I have one doe that grunts or grinds I'm not sure what she is doing! She seems very healthy and all but I've caught her doing this as I spend time with them but she is the only one that does this! (Other than my wife  ) I know I'm in trouble now :hobbyhors


----------



## tioga12 (Jun 26, 2006)

Umm....so are you saying your wife has this strange and unusual behavior also? 
Sorry, I couldn't resist.


----------



## chris30523 (Jun 11, 2005)

I have a couple that "grunt" when they are contented.These two also "sing" to their babies when they are pregnant. :shrug: So my guess is you have a happy goat.


----------



## BlueHeronFarm (Feb 9, 2007)

Teeth grinding is usually a sign of discomfort and a good clue to do a health check. That being said, we have one doe who does it sometimes for no reason - or just to exhibit irritation with a herd mate.

The grunting is often a happy noise. Mine also do it when they scratch themselves. Sometimes when they eat. 

Goat mysteries are abundant.


----------



## topside1 (Sep 23, 2005)

Some grunts, especially by the herd queen symbolize enforcement of goat manners and barnyard rules. My queen grunts at the herd as a show of power and a means of communication. Just a tad off subject....


----------



## susanne (Nov 4, 2004)

and then there is the snoring sound. i have a doe that does this if she thinks she hadn't enough grain at the milk stand or if i trim her hoofs and come a little bit too short.  i have another one that makes yummy sounds when she eats. more yummy sounds when she gets petted when eating.
teeth grinding is not a good sound from goats, but humming,or grunting is.


----------



## southerngurl (May 11, 2003)

I have one that grunts anytime anything doesn't go her way. I'll make her do something "nyat nyat!" she'll say. Another goat gets too close to her "Nyat nyat!" One time when I was herding them from one place to the other, she was slagging behind a little, and I gave her a little bump on her bum with my foot. She flipped around with her ears back and "Nyat Nyat!" She quickly thought better of that behavior. I'm just glad she doesn't have horns! :hobbyhors


----------



## pookshollow (Aug 22, 2005)

The range of vocalizations that goats can produce never ceases to amuse me - especially at feeding time, when they're jostling for position at the hayrack.  I'm positive I once heard one say, very clearly, "go away".  

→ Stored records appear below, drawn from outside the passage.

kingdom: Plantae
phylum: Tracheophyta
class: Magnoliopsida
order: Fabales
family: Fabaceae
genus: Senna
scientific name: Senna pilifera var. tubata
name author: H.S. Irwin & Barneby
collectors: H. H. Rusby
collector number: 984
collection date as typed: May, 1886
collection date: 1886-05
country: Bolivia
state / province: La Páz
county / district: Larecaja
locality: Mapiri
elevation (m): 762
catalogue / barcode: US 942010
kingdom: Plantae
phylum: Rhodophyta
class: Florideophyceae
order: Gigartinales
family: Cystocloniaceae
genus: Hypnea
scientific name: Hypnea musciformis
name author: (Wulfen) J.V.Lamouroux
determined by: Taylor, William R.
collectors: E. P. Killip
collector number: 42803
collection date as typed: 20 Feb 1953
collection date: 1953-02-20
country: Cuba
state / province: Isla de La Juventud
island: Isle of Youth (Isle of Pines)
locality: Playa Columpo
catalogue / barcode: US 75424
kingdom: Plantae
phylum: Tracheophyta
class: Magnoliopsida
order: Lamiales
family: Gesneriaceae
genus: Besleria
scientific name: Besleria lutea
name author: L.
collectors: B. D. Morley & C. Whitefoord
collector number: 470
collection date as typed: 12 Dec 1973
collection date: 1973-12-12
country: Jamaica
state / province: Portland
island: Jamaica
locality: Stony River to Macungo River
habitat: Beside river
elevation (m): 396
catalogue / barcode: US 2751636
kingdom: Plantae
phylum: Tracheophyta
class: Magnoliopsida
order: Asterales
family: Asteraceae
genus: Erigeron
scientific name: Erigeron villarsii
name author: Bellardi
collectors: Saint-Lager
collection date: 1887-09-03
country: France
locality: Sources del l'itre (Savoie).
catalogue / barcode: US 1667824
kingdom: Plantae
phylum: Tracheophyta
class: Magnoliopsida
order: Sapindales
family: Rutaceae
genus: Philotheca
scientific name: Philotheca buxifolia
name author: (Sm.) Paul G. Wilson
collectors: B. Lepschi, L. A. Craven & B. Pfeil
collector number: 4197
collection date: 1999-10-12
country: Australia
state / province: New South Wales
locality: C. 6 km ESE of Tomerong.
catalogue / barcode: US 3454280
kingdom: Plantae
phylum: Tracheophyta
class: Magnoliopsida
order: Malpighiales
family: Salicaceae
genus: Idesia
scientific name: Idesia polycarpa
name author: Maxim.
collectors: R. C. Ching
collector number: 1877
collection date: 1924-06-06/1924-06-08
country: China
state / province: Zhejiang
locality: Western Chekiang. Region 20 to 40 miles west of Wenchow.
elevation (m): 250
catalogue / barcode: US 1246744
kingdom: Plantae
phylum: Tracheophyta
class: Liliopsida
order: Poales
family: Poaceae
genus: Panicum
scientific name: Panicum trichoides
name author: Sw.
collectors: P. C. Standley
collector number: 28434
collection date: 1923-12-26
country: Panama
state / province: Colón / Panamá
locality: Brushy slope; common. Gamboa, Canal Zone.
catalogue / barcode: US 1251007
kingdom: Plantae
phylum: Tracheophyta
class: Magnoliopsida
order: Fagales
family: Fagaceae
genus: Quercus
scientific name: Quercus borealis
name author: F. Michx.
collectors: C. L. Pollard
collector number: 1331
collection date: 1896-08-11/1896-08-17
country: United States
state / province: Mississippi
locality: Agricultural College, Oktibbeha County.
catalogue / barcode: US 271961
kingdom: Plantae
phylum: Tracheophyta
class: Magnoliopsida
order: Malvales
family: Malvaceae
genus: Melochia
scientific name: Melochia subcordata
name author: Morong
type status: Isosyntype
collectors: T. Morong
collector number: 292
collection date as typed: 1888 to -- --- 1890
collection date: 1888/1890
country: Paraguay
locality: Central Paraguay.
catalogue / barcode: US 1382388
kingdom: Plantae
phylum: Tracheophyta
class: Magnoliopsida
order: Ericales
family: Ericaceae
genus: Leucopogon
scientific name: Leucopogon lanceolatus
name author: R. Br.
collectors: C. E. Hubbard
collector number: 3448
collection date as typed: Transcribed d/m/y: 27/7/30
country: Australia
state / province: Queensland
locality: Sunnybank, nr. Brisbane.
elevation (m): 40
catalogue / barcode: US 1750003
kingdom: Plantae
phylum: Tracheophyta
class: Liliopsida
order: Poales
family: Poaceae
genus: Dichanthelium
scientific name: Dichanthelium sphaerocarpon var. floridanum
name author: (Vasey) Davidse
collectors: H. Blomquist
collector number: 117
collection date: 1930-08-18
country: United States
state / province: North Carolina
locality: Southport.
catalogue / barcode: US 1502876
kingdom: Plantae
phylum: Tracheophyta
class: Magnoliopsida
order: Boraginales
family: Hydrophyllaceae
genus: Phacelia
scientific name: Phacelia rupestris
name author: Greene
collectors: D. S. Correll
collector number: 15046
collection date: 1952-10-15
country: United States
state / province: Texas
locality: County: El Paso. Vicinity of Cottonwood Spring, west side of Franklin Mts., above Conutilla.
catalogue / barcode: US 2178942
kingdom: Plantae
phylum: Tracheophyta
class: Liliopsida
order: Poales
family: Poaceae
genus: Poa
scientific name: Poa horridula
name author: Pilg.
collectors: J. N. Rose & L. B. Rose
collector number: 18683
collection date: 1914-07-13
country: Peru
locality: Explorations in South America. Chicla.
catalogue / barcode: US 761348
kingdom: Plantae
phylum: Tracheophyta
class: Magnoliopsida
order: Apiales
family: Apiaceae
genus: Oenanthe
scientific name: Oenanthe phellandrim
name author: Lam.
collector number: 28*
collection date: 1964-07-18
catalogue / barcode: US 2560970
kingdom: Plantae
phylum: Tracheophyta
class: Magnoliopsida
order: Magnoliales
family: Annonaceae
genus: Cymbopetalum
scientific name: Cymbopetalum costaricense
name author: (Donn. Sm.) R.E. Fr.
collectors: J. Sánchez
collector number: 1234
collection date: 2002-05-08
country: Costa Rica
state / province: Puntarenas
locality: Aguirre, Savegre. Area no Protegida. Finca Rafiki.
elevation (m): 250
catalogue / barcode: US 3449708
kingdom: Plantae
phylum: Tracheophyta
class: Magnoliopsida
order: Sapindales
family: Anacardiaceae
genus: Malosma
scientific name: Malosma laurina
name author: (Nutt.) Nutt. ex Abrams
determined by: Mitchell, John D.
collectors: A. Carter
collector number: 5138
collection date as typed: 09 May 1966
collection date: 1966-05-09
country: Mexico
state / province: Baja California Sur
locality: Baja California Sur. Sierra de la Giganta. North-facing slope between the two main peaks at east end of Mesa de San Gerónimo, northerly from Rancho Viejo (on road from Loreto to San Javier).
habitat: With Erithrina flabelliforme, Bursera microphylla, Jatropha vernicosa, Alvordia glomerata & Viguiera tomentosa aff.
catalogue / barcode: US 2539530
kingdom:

I have one that makes a "Marge Simpson" kind of growl, another one sounds like Kramer on Seinfeld, and yet another is a "Charlie Brown" goat - she says "BLEAH!" My new little BoerX goat got named Layla, because that's what she says. :baby04: Then there's the NubianX who hums and moans when she eats her grain - and when she's heavily pregnant.


----------



## goatkid (Nov 20, 2005)

Critters are masters of strange sounds. I had a Boer doe who would moan and grind her teeth when she was pregnant. She kidded just fine and stopped that after the baby was born. Most of my Nubians hum when they are pregnant. My La Mancha/Nubian doe snorts on the milk stand when she's getting impatient. When my DH first started working with goats, he thought he heard one or two call out "Daaaave". My friend told me that one of her cats speaks Spanish. She looked at her empty water bowl, then up at my friend and said "agua".
While teeth grinding can mean pain, if this behavior is something your goat always does and she is eating an behaving normally, I wouldn't worry.


----------